In my testings, "serial" run and "-openmp" run show reasonable speedup of CPU time, but failed in the case using "-cluster-openmp" run.
CPU times were as below: "sereal" run 7.6 (s "-openmp" run 4.4 (s) "-cluster-openmp" run 113.4 (s) !!!!! (other options are "-O3 -ip -ipo -ftz")
Hi, Probably, it would be much better to ask this question in Intel Parallel Architectures forum, but I'll try to give some hints. OpenMP supposed to work on one machine running several threads. Cluster-OpenMP should work on clusters but it doesn't mean that you'll get perfromance improvement. The main problem for cluster-openMP is memory latency. Below you can see a table with figures of latency for different memory types. Latency to L1: 1-2 cycles Latency to L2: 5 - 7 cycles Latency to L3: 12 - 21 cycles Latency to memory: 180 225 cycles Gigabit Ethernet latency to remote node: ~28000 cycles
I've taken these figures for Itanium processor but it's not so important. You can see that if an application is running on one node processor's cache can be used and you get very low latency. But if you run your application on a distributed system data can be located on different nodes and latency will be very high. Unfortunately I don't know how to tune your application.

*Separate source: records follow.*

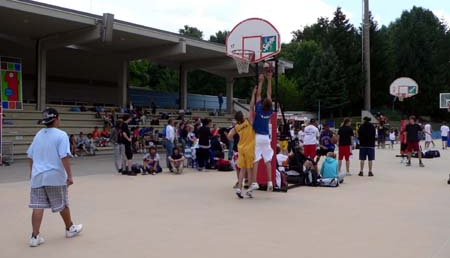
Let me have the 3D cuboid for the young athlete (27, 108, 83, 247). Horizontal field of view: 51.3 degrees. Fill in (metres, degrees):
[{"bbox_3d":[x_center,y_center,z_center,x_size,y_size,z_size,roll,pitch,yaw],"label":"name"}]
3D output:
[{"bbox_3d":[-2.160,0.600,5.930,0.560,1.700,0.660,0,0,37],"label":"young athlete"}]

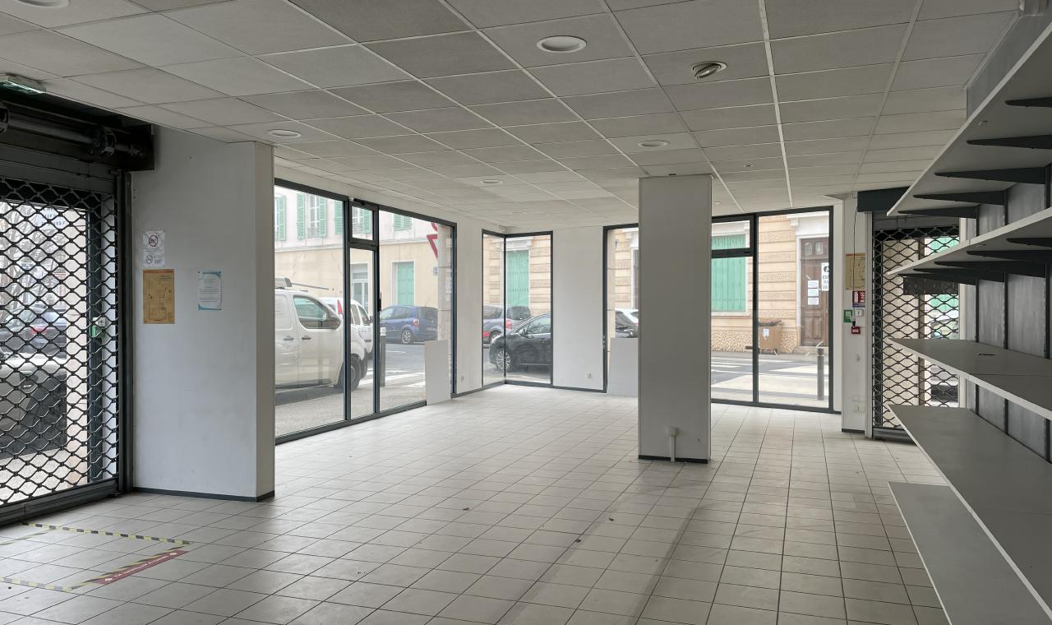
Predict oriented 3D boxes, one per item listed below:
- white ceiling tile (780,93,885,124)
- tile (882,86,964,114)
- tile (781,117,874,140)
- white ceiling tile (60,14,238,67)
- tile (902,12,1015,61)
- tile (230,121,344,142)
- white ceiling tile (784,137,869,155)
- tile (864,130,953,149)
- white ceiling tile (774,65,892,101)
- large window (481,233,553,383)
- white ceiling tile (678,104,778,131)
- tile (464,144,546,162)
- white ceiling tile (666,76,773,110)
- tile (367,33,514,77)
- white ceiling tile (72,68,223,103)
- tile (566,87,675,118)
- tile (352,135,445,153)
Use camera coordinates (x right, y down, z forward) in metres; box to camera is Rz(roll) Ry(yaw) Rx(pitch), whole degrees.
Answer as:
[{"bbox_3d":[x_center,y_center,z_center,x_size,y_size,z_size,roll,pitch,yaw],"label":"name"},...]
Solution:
[{"bbox_3d":[1.902,-1.272,4.955,0.595,0.020,0.595,0,0,20],"label":"white ceiling tile"},{"bbox_3d":[2.465,-1.290,4.751,0.600,0.025,0.600,0,0,19],"label":"tile"},{"bbox_3d":[2.099,-1.281,5.521,0.586,0.020,0.588,0,0,19],"label":"tile"},{"bbox_3d":[-1.729,-1.268,3.688,0.600,0.025,0.600,0,0,19],"label":"white ceiling tile"},{"bbox_3d":[1.970,-1.270,3.656,0.388,0.020,0.588,0,0,19],"label":"tile"},{"bbox_3d":[-1.692,-1.269,5.579,0.595,0.030,0.595,0,0,19],"label":"tile"},{"bbox_3d":[2.302,-1.281,6.077,0.595,0.030,0.595,0,0,19],"label":"white ceiling tile"},{"bbox_3d":[2.865,-1.299,5.883,0.600,0.025,0.600,0,0,19],"label":"tile"},{"bbox_3d":[1.702,-1.272,4.379,0.595,0.030,0.595,0,0,19],"label":"white ceiling tile"},{"bbox_3d":[-0.100,-0.050,14.100,1.150,2.800,1.050,0,0,27],"label":"large window"},{"bbox_3d":[1.333,-1.272,5.155,0.586,0.020,0.588,0,0,19],"label":"white ceiling tile"},{"bbox_3d":[-0.164,-1.273,6.321,0.586,0.020,0.588,0,0,19],"label":"tile"},{"bbox_3d":[1.134,-1.270,4.586,0.600,0.025,0.600,0,0,19],"label":"white ceiling tile"},{"bbox_3d":[-0.398,-1.260,3.854,0.600,0.025,0.600,0,0,19],"label":"tile"},{"bbox_3d":[-2.092,-1.269,4.447,0.595,0.030,0.595,0,0,19],"label":"white ceiling tile"},{"bbox_3d":[0.567,-1.266,4.790,0.586,0.020,0.588,0,0,19],"label":"tile"},{"bbox_3d":[-0.929,-1.273,5.951,0.600,0.025,0.600,0,0,19],"label":"tile"}]

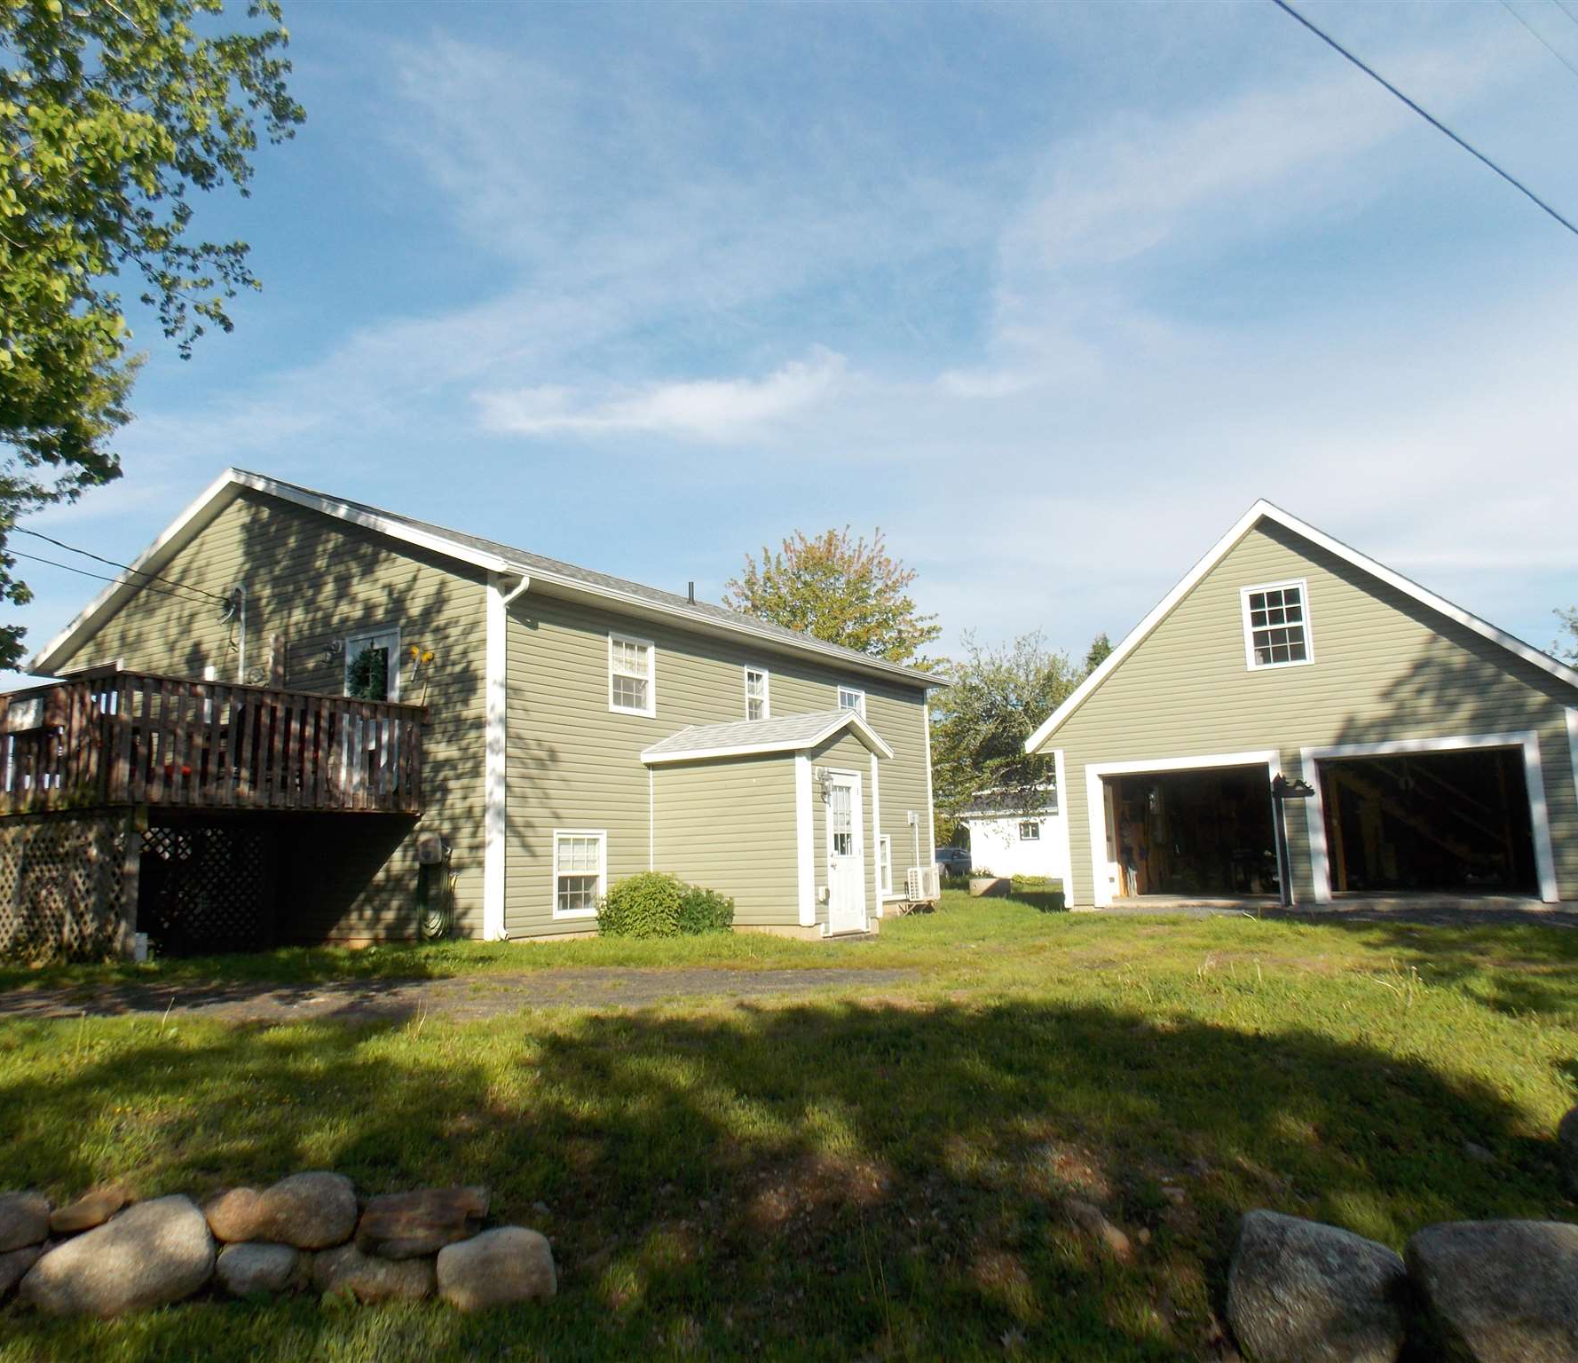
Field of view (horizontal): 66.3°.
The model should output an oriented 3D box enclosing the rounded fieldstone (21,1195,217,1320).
[{"bbox_3d":[-2.596,2.229,4.680,0.704,0.438,0.480,-2,-9,0],"label":"rounded fieldstone"}]

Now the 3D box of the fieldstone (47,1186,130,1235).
[{"bbox_3d":[-2.836,2.154,4.900,0.288,0.191,0.250,-2,-9,0],"label":"fieldstone"}]

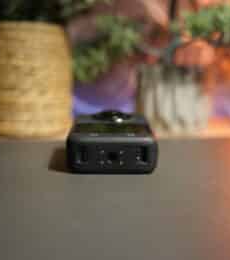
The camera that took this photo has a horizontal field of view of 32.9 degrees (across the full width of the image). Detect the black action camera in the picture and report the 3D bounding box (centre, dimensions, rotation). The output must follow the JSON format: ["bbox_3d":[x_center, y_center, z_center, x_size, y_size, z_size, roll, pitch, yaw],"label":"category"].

Thanks a lot for your suggestion. I tested my cluster's latency by using clomp_getlatency.pl provided by Intel and the latency of my network is about 45 micro seconds. I know that GbE network has larger latency than cpu cache and also other interconnects like Myrinet and Infiniband. I hope to use them near the future ..... I will ask some help in Intel Parallel Architecture forum and close this thread.